Decolonising Knowledge Production Decolonise the Internet

Decolonise the Internet Banner
Lungi Molefe © Goethe-Institut
  • 01. January 2020 — 31. December 2021

  • Postcolonial world order, Postcolonial development cooperation, Decolonisation

  • Capetown (South Africa); Accra (Ghana); Lagos (Nigeria); Windhoek (Namibia); Kigali (Rwanda); Addis Abeba (Ethiopia); Dakar (Senegal); Abidjan (Côte d’Ivoire); Yaoundé (Cameroon); Nairobi (Kenya)

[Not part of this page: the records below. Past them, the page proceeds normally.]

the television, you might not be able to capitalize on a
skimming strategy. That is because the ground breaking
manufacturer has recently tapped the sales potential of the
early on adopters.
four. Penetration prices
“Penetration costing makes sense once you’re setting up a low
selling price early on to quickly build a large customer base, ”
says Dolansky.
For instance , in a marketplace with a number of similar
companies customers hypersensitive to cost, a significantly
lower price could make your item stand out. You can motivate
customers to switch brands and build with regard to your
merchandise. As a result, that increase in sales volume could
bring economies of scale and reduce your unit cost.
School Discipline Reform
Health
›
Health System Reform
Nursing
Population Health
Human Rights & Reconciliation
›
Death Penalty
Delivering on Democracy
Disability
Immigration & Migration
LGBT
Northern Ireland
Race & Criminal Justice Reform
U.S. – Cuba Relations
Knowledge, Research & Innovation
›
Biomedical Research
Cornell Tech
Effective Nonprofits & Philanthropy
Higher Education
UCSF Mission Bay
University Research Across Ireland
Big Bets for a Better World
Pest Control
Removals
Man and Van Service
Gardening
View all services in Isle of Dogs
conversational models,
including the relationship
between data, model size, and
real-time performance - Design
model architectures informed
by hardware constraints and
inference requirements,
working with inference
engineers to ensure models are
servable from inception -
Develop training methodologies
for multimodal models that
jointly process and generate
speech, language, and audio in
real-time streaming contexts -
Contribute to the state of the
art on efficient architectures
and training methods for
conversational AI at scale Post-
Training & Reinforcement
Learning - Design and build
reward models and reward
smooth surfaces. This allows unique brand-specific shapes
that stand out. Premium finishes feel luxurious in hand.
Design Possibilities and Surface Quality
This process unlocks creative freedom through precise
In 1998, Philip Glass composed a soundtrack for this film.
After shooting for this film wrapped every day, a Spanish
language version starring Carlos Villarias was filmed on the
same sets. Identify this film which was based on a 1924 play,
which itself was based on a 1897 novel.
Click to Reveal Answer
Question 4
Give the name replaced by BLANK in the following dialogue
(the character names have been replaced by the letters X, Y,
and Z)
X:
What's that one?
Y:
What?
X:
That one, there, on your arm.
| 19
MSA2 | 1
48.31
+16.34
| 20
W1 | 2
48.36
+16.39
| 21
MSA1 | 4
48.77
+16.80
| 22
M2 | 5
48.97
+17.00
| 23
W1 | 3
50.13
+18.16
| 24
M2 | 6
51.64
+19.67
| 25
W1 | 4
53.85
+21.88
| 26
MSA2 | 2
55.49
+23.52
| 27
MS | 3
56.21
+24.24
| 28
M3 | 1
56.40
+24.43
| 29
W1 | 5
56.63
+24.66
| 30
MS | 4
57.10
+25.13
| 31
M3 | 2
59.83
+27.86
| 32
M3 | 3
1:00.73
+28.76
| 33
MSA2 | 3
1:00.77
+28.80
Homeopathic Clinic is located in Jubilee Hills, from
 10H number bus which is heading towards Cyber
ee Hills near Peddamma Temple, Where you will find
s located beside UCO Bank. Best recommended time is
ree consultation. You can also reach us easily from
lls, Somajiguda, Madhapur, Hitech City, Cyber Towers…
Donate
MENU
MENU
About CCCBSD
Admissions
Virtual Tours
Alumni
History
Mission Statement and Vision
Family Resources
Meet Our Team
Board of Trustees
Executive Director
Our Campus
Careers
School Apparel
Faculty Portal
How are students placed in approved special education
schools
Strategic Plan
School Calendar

The project addresses issues relating to artificial intelligence, machine learning, the impacts of algorithms and the question of whether, to what extent and how the internet must and can be decolonised.
 
About 75 percent of the online community lives in the Global South, but only 20 percent of active online knowledge is created there. Due to relevance criteria and citation rules as well as the dominance of white male authors from the “Western” world, it can be difficult for African knowledge to find its way into Wikipedia, especially if the articles are written in one of the colonial languages.
 
The project Decolonise the Internet supports the creation of articles in African languages and translations to upgrade the integration of knowledge about the African continent into Wikipedia and the internet. It aims to heighten awareness of the extent to which algorithms and artificial intelligence normalise racism and what can be done about it. In addition, it aims in particular to invite and train female authors to work on Wikipedia, and to write as many articles as possible about African heroines and female role models.
 
A further project goal is to use WikiData and WikiCommons for oral quotations. In many African countries, information, myths, stories and traditional knowledge are passed on orally - a world of unwritten knowledge that follows its own rules and has its own art forms.
 
In the follow-up to work on decolonisation at the 2018 Wikimania conference in Cape Town and in close cooperation with Wikipedia groups in various countries in sub-Saharan Africa, the Goethe-Institut, in partnership with a variety of associations and institutions, is now seeking a discourse on how algorithms influence our view of the world and how civil rights can be defended in digital space. These topics will be addressed in a range of innovative formats such as barcamps, unconferences, editathons, edit jams, editing and translation competitions, hackathons, discussion events and artistic interventions.